The Struggle in posters

16 September 2008 | Story by Newsroom


Original artworks and posters depicting the liberation struggles, in an exhibition titled Imaging the Struggles: An exhibition of Southern African struggle posters, have been gracing the African Studies Library for the past weeks.

The exhibition was mounted to coincide with a New Perspectives Conference, titled Liberation Struggles in Southern Africa, held at the Centre for African Studies in early September.

"The posters of the liberation struggle were both didactic and propagandist as well as constituting historical documents for successive generations," explains Sandy Shell, head librarian at the African Studies Library.

So, for example, the poster of Ruth First is particularly significant as it was produced at the Universidade Eduardo Mondlane in Mozambique within 24 hours of her assassination there, explains Shell.


The posters, from South Africa, Mozambique, Angola, Namibia and Zimbabwe, as well from the auxiliary 'progressive' support movements in Europe and North America, were drawn from the collections housed in the African Studies Library.
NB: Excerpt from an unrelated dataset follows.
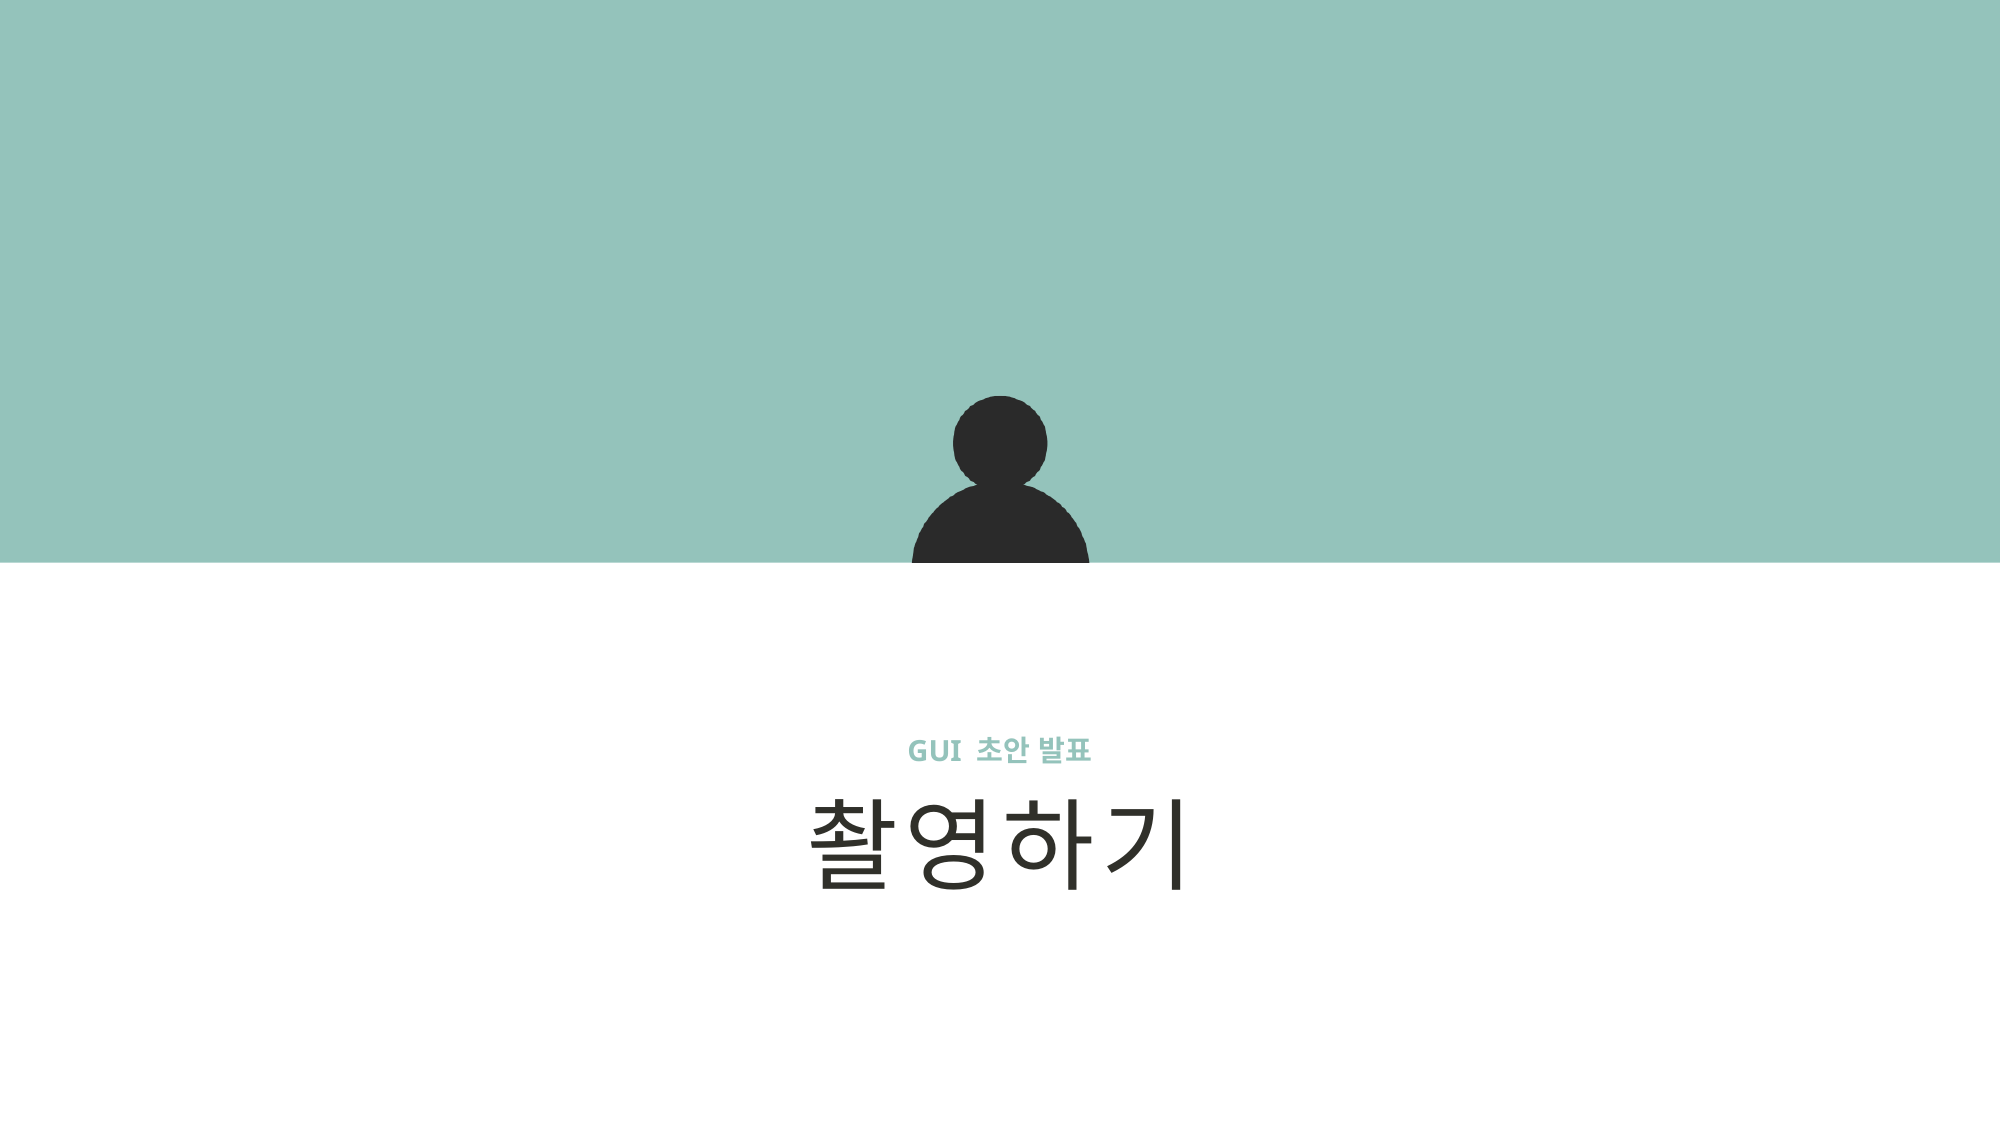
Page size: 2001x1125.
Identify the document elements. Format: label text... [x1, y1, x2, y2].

Two of the posters on display are original artworks created to promote the launch of the United Democratic Front (UDF) at Rocklands Civic Centre some 25 years ago.

The role of women in the liberation struggles throughout the region is also well represented (left).

The posters' significance lies in keeping alive the essence of the values for which so many fought and gave up their lives, says Shell.

The exhibition runs until 19 September.